Controlling and understanding the changes in metastatic cancer cell adhesion, shape, and motility are of paramount importance in cancer research, diagnosis, and treatment. Here, we used gold nanoparticles (AuNPs) as nanotopological structures and protein nanocluster forming substrates. Cell adhesion controlling proteins [in this case, fibronection (Fn) and ephrinB3] were modified to AuNPs, and these particles were then modified to the layer-by-layer (LbL) polymer surface that offers a handle for tuning surface charge and mechanical property of a cell-interfacing substrate. We found that metastatic cancer cell adhesion is affected by nanoparticle density on a surface, and ∼140 particles per 400 μm(2) (∼1.7 μm spacing between AuNPs) is optimal for effective metastatic cell adhesion. It was also shown that the AuNP surface density and protein nanoclustering on a spherical AuNP are controlling factors for the efficient interfacing and signaling of metastatic cancer cells. Importantly, the existence of nanotopological features (AuNPs in this case) is much more critical in inducing more dramatic changes in metastatic cell adhesion, protrusion, polarity, and motility than the presence of a cell adhesion protein, Fn, on the surface. Moreover, cell focal adhesion and motility-related paxillin clusters were heavily formed in cell lamellipodia and filopodia and high expression of phospho-paxillins were observed when the cells were cultured on either an AuNP or Fn-modified AuNP polymer surface. The ephrin signaling that results in the decreased expression of paxillin was found to be more effective when ephrins were modified to the AuNP surface than when ephrinB3 was directly attached to the polymer film. The overall trend for cell motility change is such that a nanoparticle-modified LbL surface induces higher cell motility and the AuNP modification to the LbL surface results in more pronounced change in cell motility than Fn or ephrin modification to the LbL surface.

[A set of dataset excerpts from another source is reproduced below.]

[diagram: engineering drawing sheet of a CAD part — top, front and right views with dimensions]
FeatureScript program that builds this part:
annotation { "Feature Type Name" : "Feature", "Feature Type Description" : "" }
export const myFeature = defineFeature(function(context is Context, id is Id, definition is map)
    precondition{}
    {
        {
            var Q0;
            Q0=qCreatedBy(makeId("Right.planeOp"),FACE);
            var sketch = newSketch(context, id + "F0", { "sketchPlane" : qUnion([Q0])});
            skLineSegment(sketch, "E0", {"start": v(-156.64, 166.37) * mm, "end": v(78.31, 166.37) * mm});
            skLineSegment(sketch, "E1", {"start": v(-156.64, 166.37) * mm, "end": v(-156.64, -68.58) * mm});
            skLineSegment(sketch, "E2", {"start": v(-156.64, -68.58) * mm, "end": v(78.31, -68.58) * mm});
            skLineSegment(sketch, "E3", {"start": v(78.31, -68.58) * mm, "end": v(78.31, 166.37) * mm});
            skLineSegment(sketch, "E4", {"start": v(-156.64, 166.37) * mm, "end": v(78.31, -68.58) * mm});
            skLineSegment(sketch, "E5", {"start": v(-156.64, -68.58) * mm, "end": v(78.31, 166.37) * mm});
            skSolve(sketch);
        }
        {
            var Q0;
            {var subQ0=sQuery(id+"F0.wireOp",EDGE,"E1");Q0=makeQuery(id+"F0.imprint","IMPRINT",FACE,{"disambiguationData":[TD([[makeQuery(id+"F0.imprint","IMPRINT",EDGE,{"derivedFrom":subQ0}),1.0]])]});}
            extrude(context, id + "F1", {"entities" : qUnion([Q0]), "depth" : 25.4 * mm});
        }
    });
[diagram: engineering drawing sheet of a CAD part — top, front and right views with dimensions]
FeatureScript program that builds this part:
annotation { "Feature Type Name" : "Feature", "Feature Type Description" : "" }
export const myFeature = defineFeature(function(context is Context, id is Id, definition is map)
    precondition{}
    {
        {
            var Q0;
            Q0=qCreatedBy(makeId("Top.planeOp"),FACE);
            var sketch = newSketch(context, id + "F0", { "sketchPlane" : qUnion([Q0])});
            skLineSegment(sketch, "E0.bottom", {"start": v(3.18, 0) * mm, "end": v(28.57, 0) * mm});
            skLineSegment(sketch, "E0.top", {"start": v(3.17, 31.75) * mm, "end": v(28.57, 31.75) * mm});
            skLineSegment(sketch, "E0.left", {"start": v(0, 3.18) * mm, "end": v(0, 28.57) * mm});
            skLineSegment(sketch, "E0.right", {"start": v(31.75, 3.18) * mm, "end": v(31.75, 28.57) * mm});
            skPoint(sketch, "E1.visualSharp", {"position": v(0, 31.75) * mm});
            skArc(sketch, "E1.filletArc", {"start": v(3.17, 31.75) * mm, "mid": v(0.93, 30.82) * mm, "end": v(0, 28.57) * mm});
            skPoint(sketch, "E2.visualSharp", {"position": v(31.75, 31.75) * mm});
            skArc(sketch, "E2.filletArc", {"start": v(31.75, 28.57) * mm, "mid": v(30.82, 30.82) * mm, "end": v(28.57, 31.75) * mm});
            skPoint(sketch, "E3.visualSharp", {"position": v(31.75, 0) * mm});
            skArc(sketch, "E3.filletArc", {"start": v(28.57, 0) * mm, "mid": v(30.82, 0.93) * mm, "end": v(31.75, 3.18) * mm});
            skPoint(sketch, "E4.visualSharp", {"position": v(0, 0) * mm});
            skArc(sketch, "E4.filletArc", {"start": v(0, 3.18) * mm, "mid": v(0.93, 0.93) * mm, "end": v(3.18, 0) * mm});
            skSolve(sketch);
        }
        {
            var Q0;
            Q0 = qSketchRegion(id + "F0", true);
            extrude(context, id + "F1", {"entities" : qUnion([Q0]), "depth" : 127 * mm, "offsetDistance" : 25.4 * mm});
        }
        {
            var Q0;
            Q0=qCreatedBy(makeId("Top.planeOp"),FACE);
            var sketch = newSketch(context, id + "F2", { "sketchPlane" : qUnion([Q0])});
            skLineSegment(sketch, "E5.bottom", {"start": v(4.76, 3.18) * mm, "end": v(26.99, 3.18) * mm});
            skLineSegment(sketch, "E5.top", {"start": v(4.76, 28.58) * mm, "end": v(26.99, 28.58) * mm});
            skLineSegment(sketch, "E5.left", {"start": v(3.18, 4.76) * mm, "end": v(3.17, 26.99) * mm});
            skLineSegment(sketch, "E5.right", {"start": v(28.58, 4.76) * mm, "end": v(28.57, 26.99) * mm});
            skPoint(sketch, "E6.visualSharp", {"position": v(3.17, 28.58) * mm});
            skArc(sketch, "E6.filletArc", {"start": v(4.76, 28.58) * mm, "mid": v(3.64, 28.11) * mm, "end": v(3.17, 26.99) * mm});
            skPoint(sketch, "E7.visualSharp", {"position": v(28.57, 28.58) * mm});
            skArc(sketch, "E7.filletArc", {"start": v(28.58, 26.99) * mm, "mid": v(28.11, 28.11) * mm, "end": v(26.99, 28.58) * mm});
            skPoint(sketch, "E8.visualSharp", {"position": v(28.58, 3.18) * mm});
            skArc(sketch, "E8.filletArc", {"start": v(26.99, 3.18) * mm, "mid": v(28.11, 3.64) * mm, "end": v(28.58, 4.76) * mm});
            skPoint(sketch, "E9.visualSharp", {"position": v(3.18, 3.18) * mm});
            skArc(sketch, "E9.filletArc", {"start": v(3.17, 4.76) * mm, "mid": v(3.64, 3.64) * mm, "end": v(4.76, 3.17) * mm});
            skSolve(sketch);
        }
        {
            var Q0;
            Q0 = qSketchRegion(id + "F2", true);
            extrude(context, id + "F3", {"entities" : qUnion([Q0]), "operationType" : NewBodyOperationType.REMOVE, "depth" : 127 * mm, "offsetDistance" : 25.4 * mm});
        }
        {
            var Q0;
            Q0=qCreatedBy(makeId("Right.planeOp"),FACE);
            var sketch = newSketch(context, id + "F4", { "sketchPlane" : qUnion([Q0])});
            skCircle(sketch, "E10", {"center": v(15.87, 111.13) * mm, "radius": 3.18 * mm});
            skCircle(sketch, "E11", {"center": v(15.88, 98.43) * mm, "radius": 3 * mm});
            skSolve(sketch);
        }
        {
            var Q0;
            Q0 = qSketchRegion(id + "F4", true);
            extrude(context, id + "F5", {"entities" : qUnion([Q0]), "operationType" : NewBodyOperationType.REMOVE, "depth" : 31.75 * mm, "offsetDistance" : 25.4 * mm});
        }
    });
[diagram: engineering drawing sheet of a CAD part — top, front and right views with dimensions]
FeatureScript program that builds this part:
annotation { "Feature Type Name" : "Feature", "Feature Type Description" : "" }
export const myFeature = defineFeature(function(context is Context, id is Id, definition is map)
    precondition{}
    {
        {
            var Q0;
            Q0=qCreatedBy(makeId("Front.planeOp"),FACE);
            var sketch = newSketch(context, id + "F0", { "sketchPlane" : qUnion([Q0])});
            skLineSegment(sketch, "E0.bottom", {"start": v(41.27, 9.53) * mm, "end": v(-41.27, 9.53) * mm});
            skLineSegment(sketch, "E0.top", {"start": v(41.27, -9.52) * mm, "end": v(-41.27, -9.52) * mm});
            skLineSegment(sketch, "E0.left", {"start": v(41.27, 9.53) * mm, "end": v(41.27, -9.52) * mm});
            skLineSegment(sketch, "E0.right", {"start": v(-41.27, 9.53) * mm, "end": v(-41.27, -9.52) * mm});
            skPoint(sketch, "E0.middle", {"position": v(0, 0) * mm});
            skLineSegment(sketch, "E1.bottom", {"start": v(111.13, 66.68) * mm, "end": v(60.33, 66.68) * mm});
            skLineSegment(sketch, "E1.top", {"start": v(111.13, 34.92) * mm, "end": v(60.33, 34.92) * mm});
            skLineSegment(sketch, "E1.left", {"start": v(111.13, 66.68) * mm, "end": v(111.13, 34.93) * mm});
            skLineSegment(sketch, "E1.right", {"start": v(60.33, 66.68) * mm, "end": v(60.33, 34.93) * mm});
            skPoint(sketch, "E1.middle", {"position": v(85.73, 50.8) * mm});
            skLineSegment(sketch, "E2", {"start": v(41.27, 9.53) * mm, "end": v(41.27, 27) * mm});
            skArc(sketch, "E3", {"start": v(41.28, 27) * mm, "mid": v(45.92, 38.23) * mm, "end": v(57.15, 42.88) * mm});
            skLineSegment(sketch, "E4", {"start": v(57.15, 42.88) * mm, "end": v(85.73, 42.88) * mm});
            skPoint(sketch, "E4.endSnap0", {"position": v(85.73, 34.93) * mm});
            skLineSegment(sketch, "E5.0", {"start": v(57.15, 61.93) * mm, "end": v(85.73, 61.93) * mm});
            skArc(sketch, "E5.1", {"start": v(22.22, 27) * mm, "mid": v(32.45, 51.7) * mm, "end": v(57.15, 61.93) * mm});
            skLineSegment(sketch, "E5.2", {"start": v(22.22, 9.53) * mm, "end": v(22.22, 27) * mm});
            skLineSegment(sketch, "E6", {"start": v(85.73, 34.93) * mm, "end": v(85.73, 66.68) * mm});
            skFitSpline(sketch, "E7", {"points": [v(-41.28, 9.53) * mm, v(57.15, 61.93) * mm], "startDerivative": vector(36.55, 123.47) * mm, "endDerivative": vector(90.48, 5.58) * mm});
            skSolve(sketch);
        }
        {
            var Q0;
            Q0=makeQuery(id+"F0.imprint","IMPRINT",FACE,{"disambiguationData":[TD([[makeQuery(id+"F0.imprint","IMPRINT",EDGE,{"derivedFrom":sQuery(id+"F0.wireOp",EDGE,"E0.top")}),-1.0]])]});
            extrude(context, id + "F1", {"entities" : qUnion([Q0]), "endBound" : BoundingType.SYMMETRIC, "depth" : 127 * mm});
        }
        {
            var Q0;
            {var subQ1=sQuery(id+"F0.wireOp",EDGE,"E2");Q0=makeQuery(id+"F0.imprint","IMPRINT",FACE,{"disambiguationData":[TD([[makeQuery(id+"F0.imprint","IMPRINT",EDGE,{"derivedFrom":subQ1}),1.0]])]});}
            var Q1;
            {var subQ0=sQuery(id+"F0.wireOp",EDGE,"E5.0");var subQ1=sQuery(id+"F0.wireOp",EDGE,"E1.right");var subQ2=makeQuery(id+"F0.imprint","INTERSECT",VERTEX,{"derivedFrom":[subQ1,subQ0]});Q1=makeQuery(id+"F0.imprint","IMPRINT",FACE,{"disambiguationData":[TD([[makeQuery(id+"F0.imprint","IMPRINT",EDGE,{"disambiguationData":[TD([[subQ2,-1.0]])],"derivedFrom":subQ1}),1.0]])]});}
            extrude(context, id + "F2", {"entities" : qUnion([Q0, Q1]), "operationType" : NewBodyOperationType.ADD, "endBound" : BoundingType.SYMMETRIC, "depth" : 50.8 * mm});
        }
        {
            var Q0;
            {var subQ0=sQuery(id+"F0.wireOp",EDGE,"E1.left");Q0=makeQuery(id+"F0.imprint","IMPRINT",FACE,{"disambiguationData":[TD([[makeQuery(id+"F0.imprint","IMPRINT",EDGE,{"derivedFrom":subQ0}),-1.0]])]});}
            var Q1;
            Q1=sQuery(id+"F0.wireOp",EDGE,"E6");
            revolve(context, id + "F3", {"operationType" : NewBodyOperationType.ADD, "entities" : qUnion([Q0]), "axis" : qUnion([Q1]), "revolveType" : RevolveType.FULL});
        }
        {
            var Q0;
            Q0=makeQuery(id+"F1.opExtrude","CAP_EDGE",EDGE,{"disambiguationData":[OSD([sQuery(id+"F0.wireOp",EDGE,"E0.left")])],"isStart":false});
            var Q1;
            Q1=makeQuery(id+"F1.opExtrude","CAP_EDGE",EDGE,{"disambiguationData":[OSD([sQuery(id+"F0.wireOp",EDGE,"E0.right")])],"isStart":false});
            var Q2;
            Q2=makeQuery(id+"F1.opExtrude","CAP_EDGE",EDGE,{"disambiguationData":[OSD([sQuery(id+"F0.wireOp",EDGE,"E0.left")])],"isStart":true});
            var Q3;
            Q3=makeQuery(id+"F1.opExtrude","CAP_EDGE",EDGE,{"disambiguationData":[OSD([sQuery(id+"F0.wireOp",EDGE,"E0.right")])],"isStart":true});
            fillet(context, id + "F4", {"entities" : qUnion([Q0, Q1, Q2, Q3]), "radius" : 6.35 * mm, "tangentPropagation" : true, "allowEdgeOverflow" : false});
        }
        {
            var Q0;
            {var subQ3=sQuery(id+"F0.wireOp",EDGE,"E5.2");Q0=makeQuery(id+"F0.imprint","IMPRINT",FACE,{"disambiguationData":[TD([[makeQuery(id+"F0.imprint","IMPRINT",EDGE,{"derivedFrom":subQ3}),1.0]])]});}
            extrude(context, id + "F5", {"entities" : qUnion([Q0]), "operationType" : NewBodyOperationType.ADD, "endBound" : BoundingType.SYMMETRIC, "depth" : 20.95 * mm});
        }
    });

控制和理解转移性癌细胞黏附、形态和运动的变化,在癌症研究、诊断和治疗中至关重要。在这里,我们使用金纳米粒子(AuNPs)作为纳米拓扑结构和蛋白质纳米簇形成的基底。细胞黏附控制蛋白(在这种情况下是纤维连接蛋白(Fn)和 EphrinB3)被修饰到 AuNPs 上,然后这些颗粒被修饰到层层(LbL)聚合物表面,该表面为调节细胞界面基底的表面电荷和机械性能提供了一种手段。我们发现,癌细胞黏附受表面上纳米颗粒密度的影响,并且表面上大约 140 个纳米颗粒/400 μm²(AuNPs 之间的间隔约为 1.7 μm)对于有效黏附转移性细胞是最佳的。还表明,AuNP 表面密度和球形 AuNP 上的蛋白质纳米簇是控制转移性癌细胞有效界面相互作用和信号转导的因素。重要的是,与表面上存在细胞黏附蛋白 Fn 相比,纳米拓扑特征(在这种情况下是 AuNPs)的存在更能引起转移性细胞黏附、突起、极性和运动的更显著变化。此外,当细胞在 AuNP 或 Fn 修饰的 AuNP 聚合物表面上培养时,细胞斑蝥和丝状伪足中形成了大量的细胞黏附斑和运动相关的桩蛋白簇,并且观察到磷酸化桩蛋白的高表达。当 Ephrins 修饰到 AuNP 表面时,而不是 EphrinB3 直接附着在聚合物膜上时,Ephrin 信号导致的 paxillin 表达减少更为有效。细胞运动变化的总体趋势是,纳米颗粒修饰的 LbL 表面诱导更高的细胞运动,并且 AuNP 修饰到 LbL 表面导致比 Fn 或 Ephrin 修饰到 LbL 表面更明显的细胞运动变化。